Significantly, early American geographers called this the Great American Desert, not differentiating between true desertland and the sea of grass. The name was apt, because for early-19th-century Americans the Plains might as well have been the Sahara. Their tried and true techniques, the ax, the ox, the rail fence, seed corn, and plow, were collectively useless here. No American knew what to do with country where there was neither plentiful water nor ample wood. None of Austin's colonists ever settled beyond the 98th meridian.

But the Plains, by accident of Spanish exploration and Mexican history, were part of the province of Texas, and when Anglo-Texas won its freedom, it did not limit its claims to the Anglo enclave. The "Texians" claimed all lands north and east of the Rio Grande.

Their traders, trappers, and a few lonely farmers stood on the edge of the great scarp, looking into an immensity of distance as strange and mysterious as the heart of Africa. To some men, the Plains meant loneliness and fear.
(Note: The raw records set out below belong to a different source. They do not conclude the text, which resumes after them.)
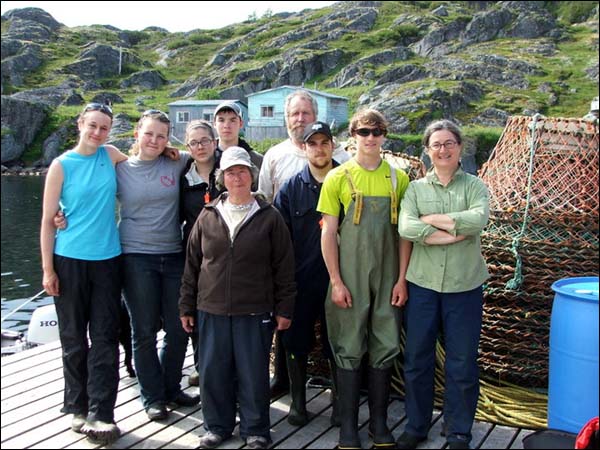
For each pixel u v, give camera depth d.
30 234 21.83
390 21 71.44
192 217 4.28
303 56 60.91
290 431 4.07
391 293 3.81
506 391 4.52
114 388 4.00
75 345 3.99
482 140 34.25
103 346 3.97
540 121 4.68
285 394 4.66
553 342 3.61
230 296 3.76
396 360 4.57
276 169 4.46
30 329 7.49
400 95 44.25
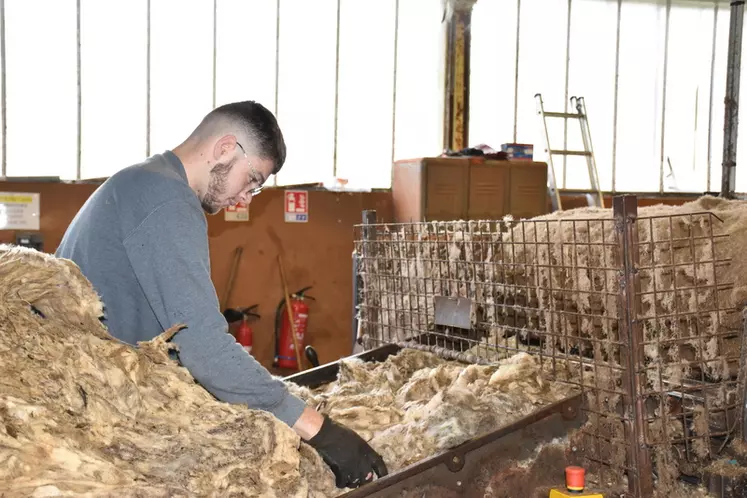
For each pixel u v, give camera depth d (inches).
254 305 209.9
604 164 264.8
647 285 69.7
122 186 56.6
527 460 61.6
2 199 186.5
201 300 53.7
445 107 241.4
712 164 276.5
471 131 249.4
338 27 232.4
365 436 66.6
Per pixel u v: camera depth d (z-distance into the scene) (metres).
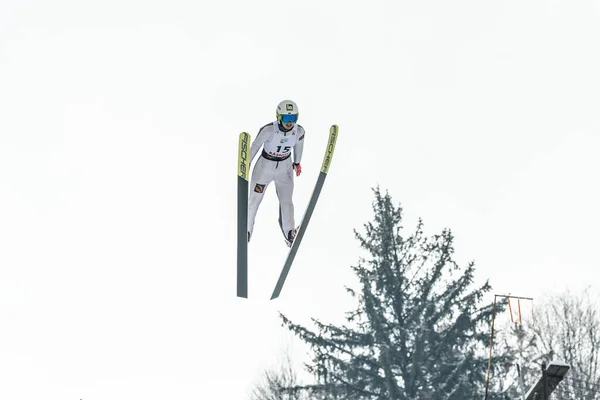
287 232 44.75
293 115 41.84
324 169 44.41
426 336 149.12
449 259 159.62
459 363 143.38
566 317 140.38
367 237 161.50
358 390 147.75
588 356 137.12
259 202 44.38
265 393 150.25
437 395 142.88
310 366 150.62
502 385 141.62
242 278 42.31
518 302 72.31
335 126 44.53
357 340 152.62
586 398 131.62
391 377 143.38
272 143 42.81
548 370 66.31
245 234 41.66
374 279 158.38
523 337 138.12
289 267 44.53
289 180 44.59
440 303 156.00
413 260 161.00
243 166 41.06
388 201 163.88
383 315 155.25
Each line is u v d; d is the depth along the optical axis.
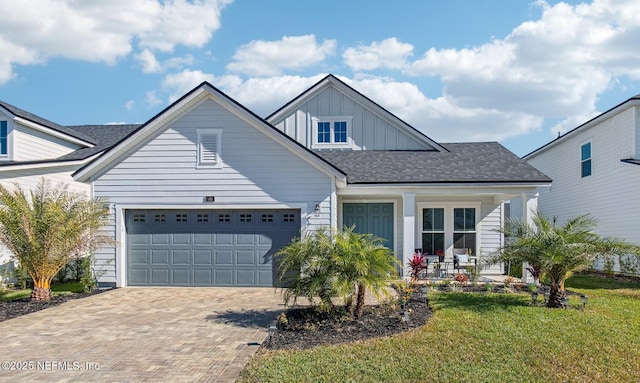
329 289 8.12
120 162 12.94
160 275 13.02
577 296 10.77
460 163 15.26
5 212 10.91
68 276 14.56
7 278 13.45
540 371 5.75
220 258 12.96
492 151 16.83
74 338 7.52
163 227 13.05
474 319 8.16
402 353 6.39
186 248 13.01
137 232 13.10
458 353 6.38
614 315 8.55
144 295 11.62
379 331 7.61
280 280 8.76
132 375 5.74
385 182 13.55
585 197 19.38
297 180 12.73
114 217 12.91
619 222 16.67
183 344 7.12
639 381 5.46
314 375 5.58
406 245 13.72
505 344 6.74
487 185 13.43
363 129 17.41
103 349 6.89
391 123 17.38
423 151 17.08
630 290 12.16
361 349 6.59
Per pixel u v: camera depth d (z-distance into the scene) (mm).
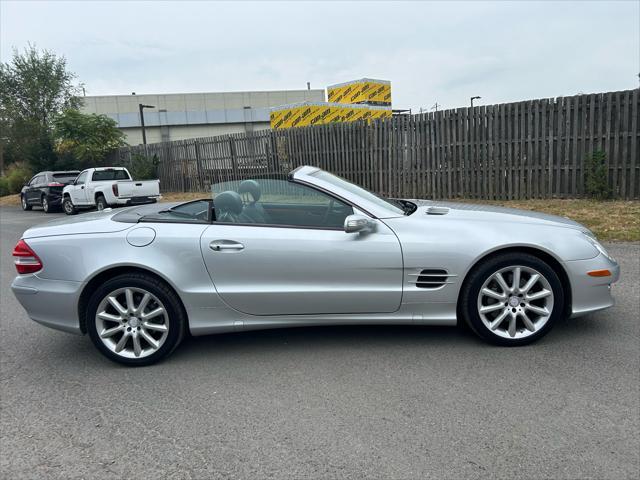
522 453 2521
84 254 3807
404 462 2490
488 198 11461
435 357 3727
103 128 24625
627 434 2646
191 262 3777
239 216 4016
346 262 3746
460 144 11648
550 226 3871
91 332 3820
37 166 26047
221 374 3639
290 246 3762
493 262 3732
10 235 12125
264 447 2684
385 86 21016
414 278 3756
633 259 6328
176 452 2678
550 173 10586
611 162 9922
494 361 3605
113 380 3635
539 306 3818
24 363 4027
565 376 3322
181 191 19609
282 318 3869
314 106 18344
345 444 2670
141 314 3807
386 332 4293
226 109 50375
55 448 2766
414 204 4496
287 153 15344
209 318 3852
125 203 15891
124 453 2695
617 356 3598
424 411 2969
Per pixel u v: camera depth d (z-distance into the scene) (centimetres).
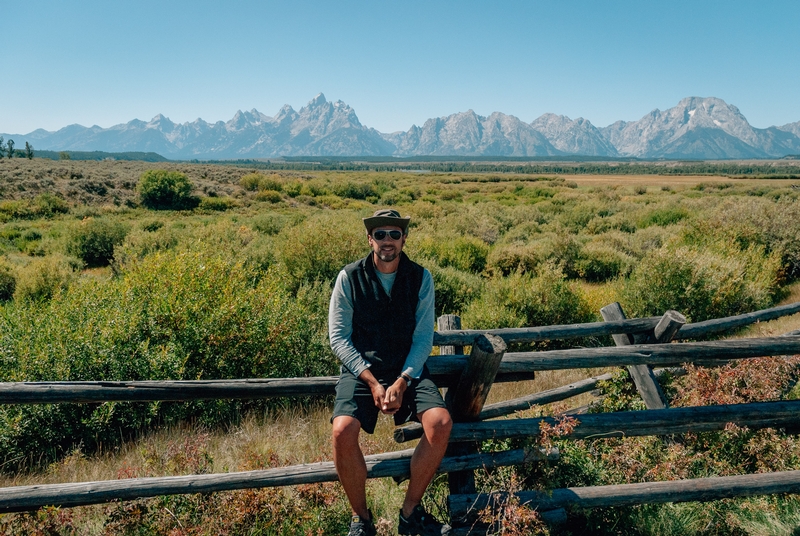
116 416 484
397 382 240
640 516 296
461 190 7288
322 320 765
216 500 280
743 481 288
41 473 424
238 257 1171
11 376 483
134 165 9225
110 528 263
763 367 362
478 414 285
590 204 3419
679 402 382
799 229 1412
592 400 518
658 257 962
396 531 279
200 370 561
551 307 898
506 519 248
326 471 273
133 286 659
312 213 3809
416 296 259
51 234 2497
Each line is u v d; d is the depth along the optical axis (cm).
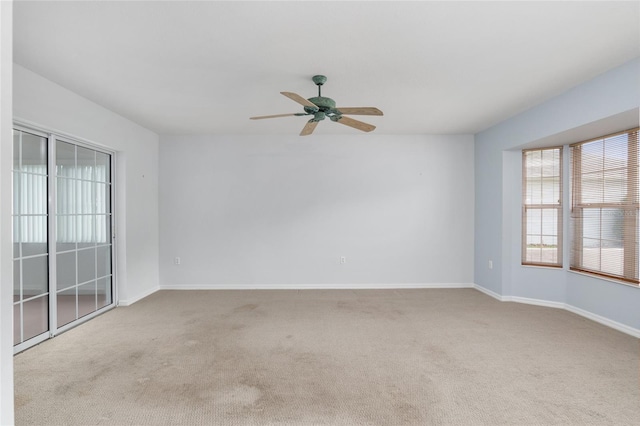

In others, the vistas produced a feeling of freedom, even exaltation. Just as women feared the cruel sea but men went down to it in ships, there was an Anglo-American vanguard with bordering in its blood. This vanguard would pay its price for inland admiralty: the last great American frontier was to cost seventeen lives per mile of advance.

The land was not only harsh and strange to an essentially island, woodland race, but the enemies it presented were more so. Plains Indians in the north, Mexican
vaqueros
in the south, were outside the experience of Americans, who did not understand the ways or the mind of either. Yet they had to encounter both in a long, bloody, running war on their own ground for mastery of it. This was a war that never engaged more than a handful of the American nation, but it was to engage the American consciousness and create images and legends that would never die. The Plains frontier was ephemeral but influential. Upon the already bifurcated soul of Anglo-Texas, split between cotton empire and farming frontier, there was thrust a new experience. Here was where the West began.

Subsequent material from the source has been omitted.